### DOMANDE
1 – Nel brano sul male e sulla filosofia dell'esserci, come vanno intese le generalizzazioni?
2 – Prosegui il brano sul male e sulla filosofia dell'esserci a partire dalla sua ultima frase.
:: BRANO DI TESTO
Indice delle lezioni

 

Una volta che la filosofia dell’esserci di Heidegger ci ha condotto verso un’ermeneutica del particolare, della fisionomia, anche che cosa siano il male e il bene diventa una questione da ridefinire. Il problema è significativo perché il concetto di spiritualità portato avanti in questo corso è stato legato a quello di una spiritualità universale, identificata, nell’esperienza umana, come il male stesso. In un’ermeneutica della fisionomia non è possibile avanzare un concetto di male universale, poiché non sarebbe altro che una metafisica del male, mascherata dietro una generalizzazione dell’esperienza umana.

Possiamo osservare che la sofferenza, da un punto di vista materialista, non è altro che un meccanismo fattosi strada nel nostro DNA, grazie alla sua attitudine a favorire la nostra azione per la sopravvivenza. In questo senso non esiste il male, esiste solo un meccanismo di sofferenza. Anche un computer potrebbe essere programmato in modo da star male, cioè in modo che s’inneschino in esso dei meccanismi di tensione che lo spingano a certi comportamenti. Tutto questo, come non inficiava il valore dei sentimenti e della pietà, non inficia la profondità del soffrire: soltanto la conduce ad umiltà. Se io sto male, non tutto il mondo sta male. Se anche l’umanità intera soffre e sta male, non tutto il mondo sta soffrendo e sta male. Ci si accorge così che la filosofia dell’esserci, e quindi del particolare e delle fisionomie, ci conduce ad interrogarci su un altro meccanismo presente in natura, cioè il bilanciamento tra importanza del singolo, con conseguente complessità di autocoscienza, e importanza di tutto il resto. Anche su questa linea non avviene altro che un essere ricondotti a modestia, senza che venga mai annullato un minimo di valore del singolo e della sofferenza.

Ci rendiamo conto, in questo modo, che una filosofia universalista alla greca non fa che continuare implicitamente una vecchissima mentalità dell’uomo al centro del mondo, sorgente dei significati di tutto ciò che gli sta intorno.

D’altra parte, questo discorso non elimina la possibilità comunque di effettuare delle generalizzazioni; queste generalizzazioni però andranno intese semplicemente come prospettive con cui dialogare e non come visioni fondamentali. In questo senso, un concetto di spiritualità universale intesa come male può essere mantenuto, avendo chiaro che si tratta di una prospettiva funzionale alla ricerca e non di una definizione primaria della nostra condizione. Su questa linea anche il concetto stesso di esistenzialismo, di condizione esistenziale, va considerato come una prospettiva con cui dialogare e non come via fondamentale su cui camminare.
::::
:: DATI FORNITI
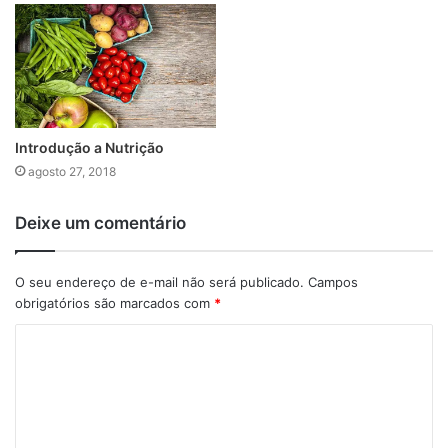
Introdução a Nutrição
agosto 27, 2018
Deixe um comentário
O seu endereço de e-mail não será publicado.
Campos
obrigatórios são marcados com
*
::::
### ELENCO RISPOSTE
1 – Come prospettive con cui dialogare e non come visioni fondamentali.

2 –
In sintesi, osserviamo che la grecità non è un modo di filosofare da cui definitivamente congedarsi, come Vattimo ha usato dire, ma con cui mantenere un dialogo critico; d’altra parte, perché congedarsi? Se dovessimo congedarci da tutto quando è difettoso non resterebbe proprio niente con cui mantenere rapporti. E poi, sarebbe davvero possibile un tale congedo? Il concetto stesso del congedarsi implica in sé l’idea che ci si debba mantenere in relazione con concetti che funzionano e congedarsi dal resto; il problema è che non esistono concetti che funzionano, quindi non ci si congeda da nulla; tutto si mantiene, nulla viene mai superato definitivamente, tutto si evolve, si aggiusta, si modifica. Proprio questo non congedarci assume la funzione di un’ulteriore guida alla modestia, modestia che poi non è altro che un cercare di muoversi mantenendo viva la coscienza della nostra particolarità fisiognomica.

In questo senso la stessa idea di fare ricerca sulla spiritualità, assunta come compito di questo sito, è da precisare: non esiste la spiritualità, ma tante spiritualità e tanti concetti diversi di spiritualità; si può anche tener presente che il nome di questo sito può intendersi come plurale. Anche qui, però, non si tratta di rinunciare a un’idea generalista della spiritualità, cosa che ci condurrebbe ad una nuova superbia, ma di intenderla come prospettiva funzionale a dialoghi che riteniamo utile coltivare.

Riassunto del video

Un aspetto coltivabile della spiritualità è il porre in atto e recepire nella propria vita gesti simbolici, concentrati di significato, e favorire con essi familiarità.